As always achieving the highest artistic standards, the Presteigne Festival of Music and the Arts retains the charm of its small town home while at the same time spilling out into surrounding villages like Leintwardine, Pembridge, Kinnerton and Discoed, whose magnificent churches serve the role of concert hall so admirably. Under the meticulous eye of director George Vass the festival also continues to transcend its provincial base. As well as bringing together leading composers and performers from all over the UK, this year’s festival celebrated modern Lithuanian music in performances that were as revelatory as they were enjoyable. No more so than in the splendid concert by the young singers of the Choir of Royal Holloway, when the Baltic predilection for complex a capella vocal music was revealed to ravishing effect, especially in the mesmerising works of Vytautas Miškinis. The instrumental music was pretty good too. Vytautas Bacevičius and Zita Bružaitè et al may not be household names beyond Vilnius but they have a command of their art that is second to none.

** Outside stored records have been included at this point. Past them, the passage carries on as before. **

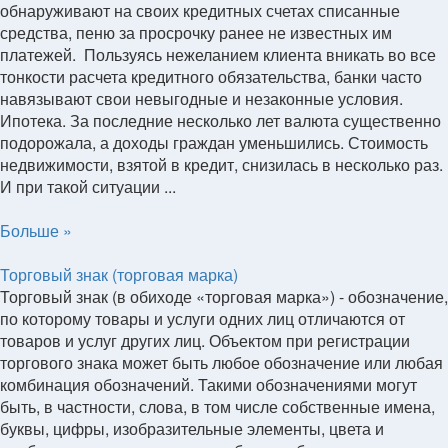
обнаруживают на своих кредитных счетах списанные
средства, пеню за просрочку ранее не известных им
платежей. Пользуясь нежеланием клиента вникать во все
тонкости расчета кредитного обязательства, банки часто
навязывают свои невыгодные и незаконные условия.
Ипотека. За последние несколько лет валюта существенно
подорожала, а доходы граждан уменьшились. Стоимость
недвижимости, взятой в кредит, снизилась в несколько раз.
И при такой ситуации ...
Больше »
Торговый знак (торговая марка)
Торговый знак (в обиходе «торговая марка») - обозначение,
по которому товары и услуги одних лиц отличаются от
товаров и услуг других лиц. Объектом при регистрации
торгового знака может быть любое обозначение или любая
комбинация обозначений. Такими обозначениями могут
быть, в частности, слова, в том числе собственные имена,
буквы, цифры, изобразительные элементы, цвета и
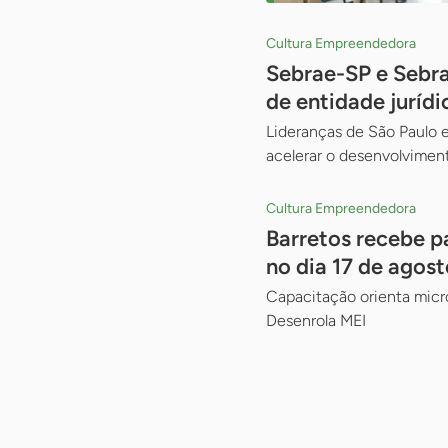
Cultura Empreendedora
Sebrae-SP e Sebr
de entidade jurídi
Lideranças de São Paulo e
acelerar o desenvolviment
Cultura Empreendedora
Barretos recebe p
no dia 17 de agost
Capacitação orienta micr
Desenrola MEI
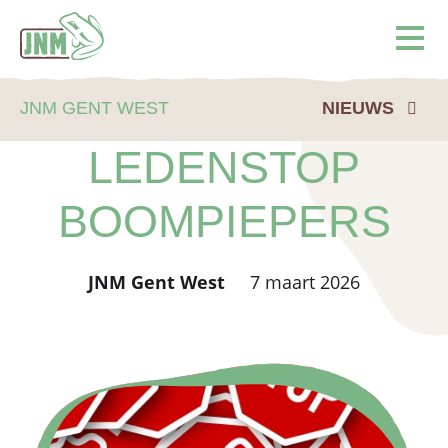
Terug naar de homepage
Ope
JNM GENT WEST
NIEUWS
LEDENSTOP
BOOMPIEPERS
JNM Gent West
7 maart 2026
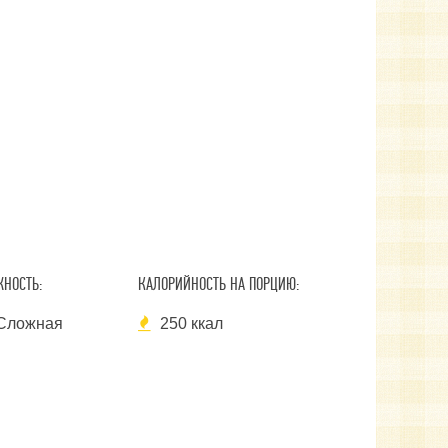
НОСТЬ:
КАЛОРИЙНОСТЬ НА ПОРЦИЮ:
Сложная
250 ккал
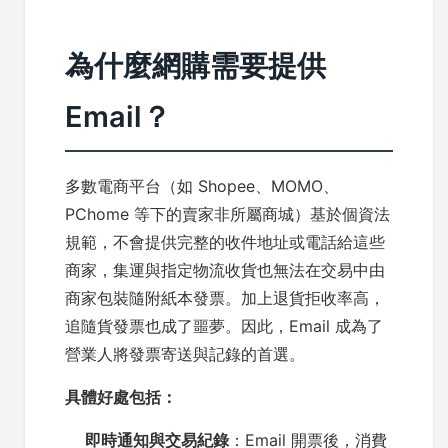
為什麼網購需要提供
Email？
多數電商平台（如 Shopee、MOMO、
PChome 等下的賣家非所屬商城）基於個資法
規範，不會提供完整的收件地址或電話給這些
商家，集運與指定物流收貨也無法在交易中由
商家包裝隨附紙本發票。加上退貨拒收率高，
追隨貨發票也成了噩夢。因此，Email 成為了
營業人將發票寄送與記錄的首選。
具體好處包括：
即時通知與交易紀錄
：Email 開票後，消費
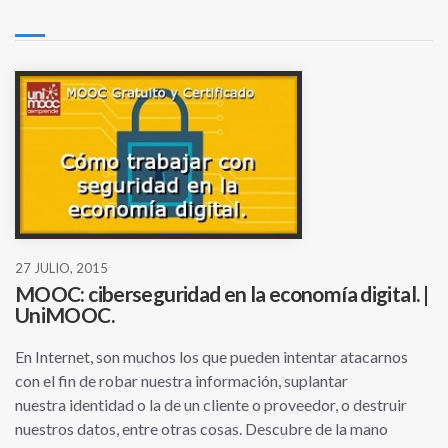
27 JULIO, 2015
MOOC: ciberseguridad en la economía digital. |
UniMOOC.
En Internet, son muchos los que pueden intentar atacarnos
con el fin de robar nuestra información, suplantar
nuestra identidad o la de un cliente o proveedor, o destruir
nuestros datos, entre otras cosas. Descubre de la mano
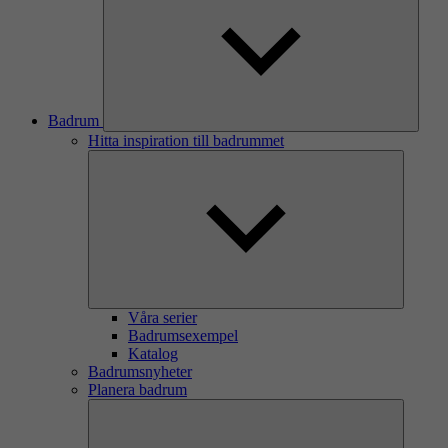
Badrum
Hitta inspiration till badrummet
Våra serier
Badrumsexempel
Katalog
Badrumsnyheter
Planera badrum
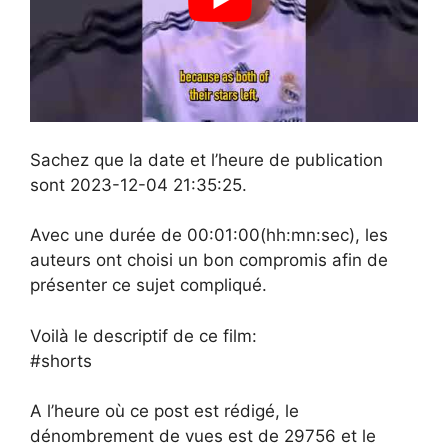
Sachez que la date et l’heure de publication
sont 2023-12-04 21:35:25.
Avec une durée de 00:01:00(hh:mn:sec), les
auteurs ont choisi un bon compromis afin de
présenter ce sujet compliqué.
Voilà le descriptif de ce film:
#shorts
A l’heure où ce post est rédigé, le
dénombrement de vues est de 29756 et le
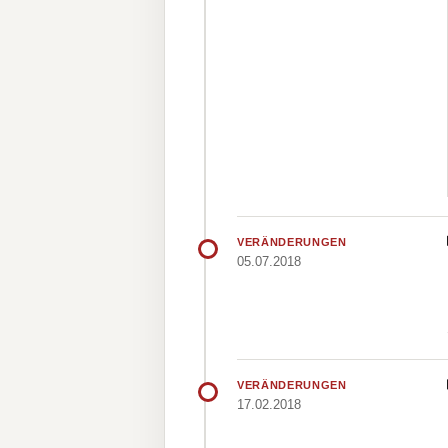
VERÄNDERUNGEN
05.07.2018
VERÄNDERUNGEN
17.02.2018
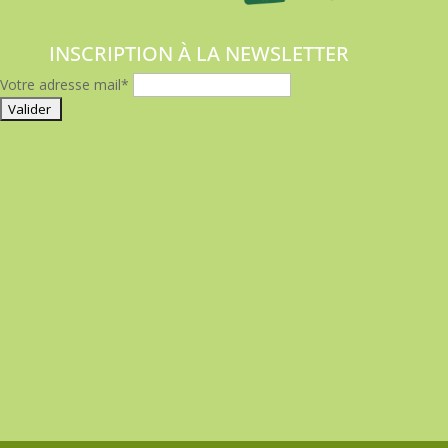
INSCRIPTION À LA NEWSLETTER
Votre adresse mail*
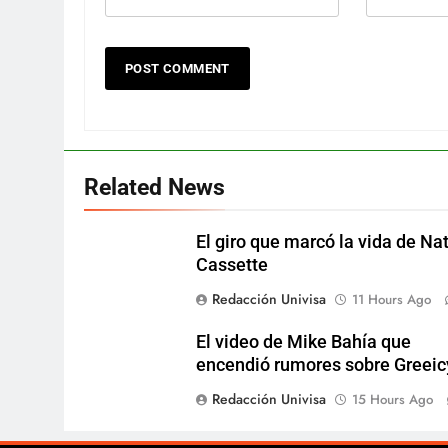
Related News
El giro que marcó la vida de Na
Cassette
Redacción Univisa
11 Hours Ago
El video de Mike Bahía que
encendió rumores sobre Greeic
Redacción Univisa
15 Hours Ago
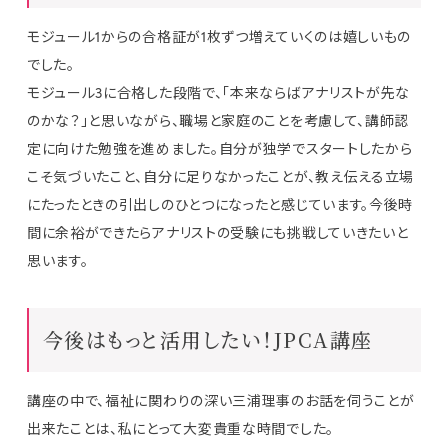
モジュール1からの合格証が1枚ずつ増えていくのは嬉しいもの
でした。
モジュール3に合格した段階で、「本来ならばアナリストが先な
のかな？」と思いながら、職場と家庭のことを考慮して、講師認
定に向けた勉強を進めました。自分が独学でスタートしたから
こそ気づいたこと、自分に足りなかったことが、教え伝える立場
にたったときの引出しのひとつになったと感じています。今後時
間に余裕ができたらアナリストの受験にも挑戦していきたいと
思います。
今後はもっと活用したい！JPCA講座
講座の中で、福祉に関わりの深い三浦理事のお話を伺うことが
出来たことは、私にとって大変貴重な時間でした。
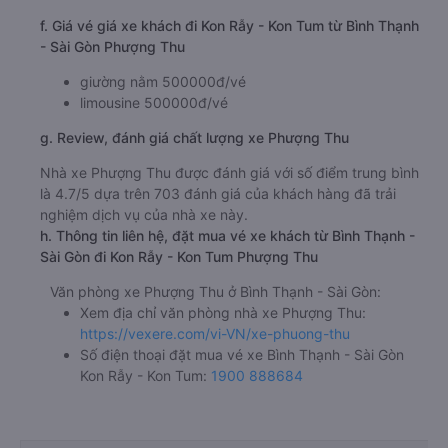
f. Giá vé giá xe khách đi Kon Rẫy - Kon Tum từ Bình Thạnh
- Sài Gòn Phượng Thu
giường nằm 500000đ/vé
limousine 500000đ/vé
g. Review, đánh giá chất lượng xe Phượng Thu
Nhà xe Phượng Thu được đánh giá với số điểm trung bình
là 4.7/5 dựa trên 703 đánh giá của khách hàng đã trải
nghiệm dịch vụ của nhà xe này.
h. Thông tin liên hệ, đặt mua vé xe khách từ Bình Thạnh -
Sài Gòn đi Kon Rẫy - Kon Tum Phượng Thu
Văn phòng xe Phượng Thu ở Bình Thạnh - Sài Gòn:
Xem địa chỉ văn phòng nhà xe Phượng Thu:
https://vexere.com/vi-VN/xe-phuong-thu
Số điện thoại đặt mua vé xe Bình Thạnh - Sài Gòn
Kon Rẫy - Kon Tum:
1900 888684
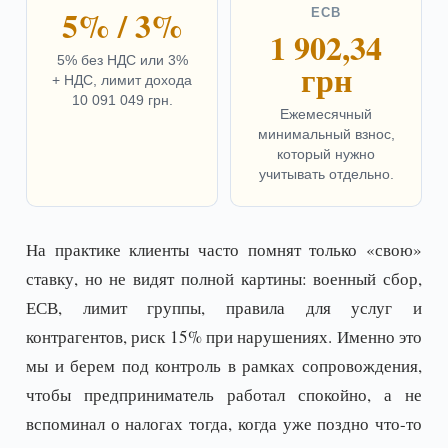
5% / 3%
ЕСВ
1 902,34
5% без НДС или 3%
грн
+ НДС, лимит дохода
10 091 049 грн.
Ежемесячный
минимальный взнос,
который нужно
учитывать отдельно.
На практике клиенты часто помнят только «свою»
ставку, но не видят полной картины: военный сбор,
ЕСВ, лимит группы, правила для услуг и
контрагентов, риск 15% при нарушениях. Именно это
мы и берем под контроль в рамках сопровождения,
чтобы предприниматель работал спокойно, а не
вспоминал о налогах тогда, когда уже поздно что-то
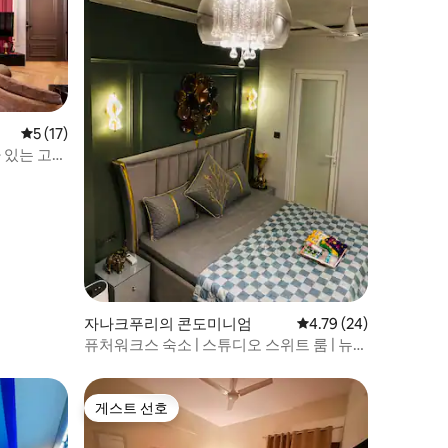
평점 5점(5점 만점), 후기 17개
5 (17)
욕조가 있는 고급
자나크푸리의 콘도미니엄
평점 4.79점(5점 만점),
4.79 (24)
퓨처워크스 숙소 | 스튜디오 스위트 룸 | 뉴델
리
게스트 선호
게스트 선호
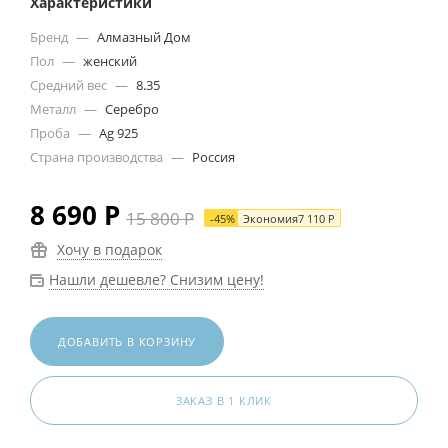
Характеристики
Бренд
—
Алмазный Дом
Пол
—
женский
Средний вес
—
8.35
Металл
—
Серебро
Проба
—
Ag 925
Страна производства
—
Россия
8 690
Р
15 800
Р
-
45
%
Экономия
7 110
Р
Хочу в подарок
Нашли дешевле? Снизим цену!
ДОБАВИТЬ В КОРЗИНУ
ЗАКАЗ В 1 КЛИК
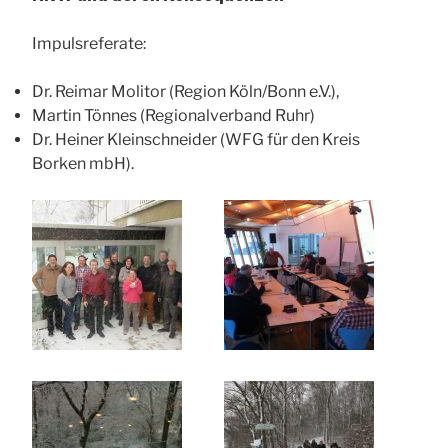
Impulsreferate:
Dr. Reimar Molitor (Region Köln/Bonn e.V.),
Martin Tönnes (Regionalverband Ruhr)
Dr. Heiner Kleinschneider (WFG für den Kreis
Borken mbH).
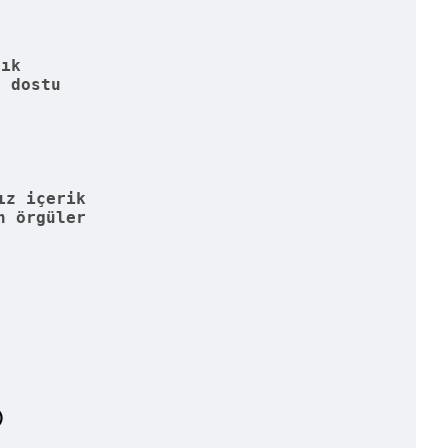
lık
t dostu
ız içerik
n örgüler
ığ)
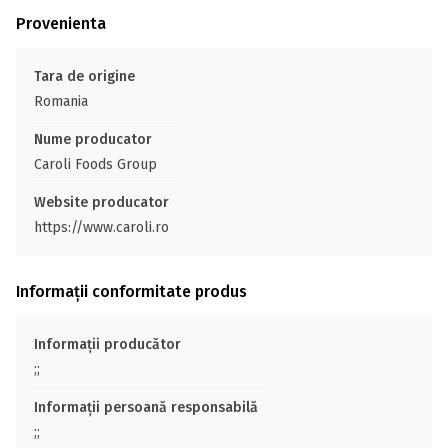
Provenienta
Tara de origine
Romania
Nume producator
Caroli Foods Group
Website producator
https://www.caroli.ro
Informații conformitate produs
Informații producător
;;
Informații persoană responsabilă
;;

The Lithuanians were well served by the festival’s assemblage of highly talented, mostly young musicians, as indeed were the home-grown composers. Composer-in-residence this year was the gifted Joseph Phibbs whose works matched those of his Nordic counterparts in the use of rich sonorities that were refreshing after the astringent language of recent generations, especially in his impressive work The Canticle of the Rose, when the energetic Navarra Quartet supported the colourful singing of Helen-Jane Howells. Throughout the festival the multi-faceted Huw Watkins matched his skill as composer with pianism of staggering virtuosity, notably when paired with outstanding violinist Tamsin Waley-Cohen in a recital that included Lloyd Moore’s haunting Three Part Invention and the ravishing Like the Touch of a Sea Wave by the Lithuanian Osvaldas Balakauskas. Equally dazzling was Russian-born pianist and composer Alissa Firsova. Her solo recital included an affecting work by Jon Opstad, winner of this year’s Composers’ Competition, and captivating pieces by Mikalojus Čiurlionis, Vytautas Bacevičius and Joseph Phibbs. It culminated in a performance of Shostakovich’s spine-tingling Piano Sonata No.1 that left the audience reeling.

Deserving special praise was the hard-worked Presteigne Festival Orchestra. Under George Vass’s baton in the Festival Finale its skilful players switched from style to style with aplomb as they tackled idioms ranging from Michael Tippett’s busy counterpoint to John Ireland’s sublime pastoral meanderings. That the orchestra had a five-to-one ratio of female to male players shows how few young men are taking up classical music these days, and that is a shame.

As if reminding us of the troubled world beyond the Radnorshire horizons, there was also a thought-provoking exhibition at The Rodd of works commemorating the ANZAC Gallipoli tragedy by the legendary Australian artist Sir Sidney Nolan, who made the ancient manor his home.

Next year will be Vass’s 20th year as Festival Director and 2013 brings the Festival’s 30th anniversary. Both will deserve celebration as major landmarks in the artistic calendar.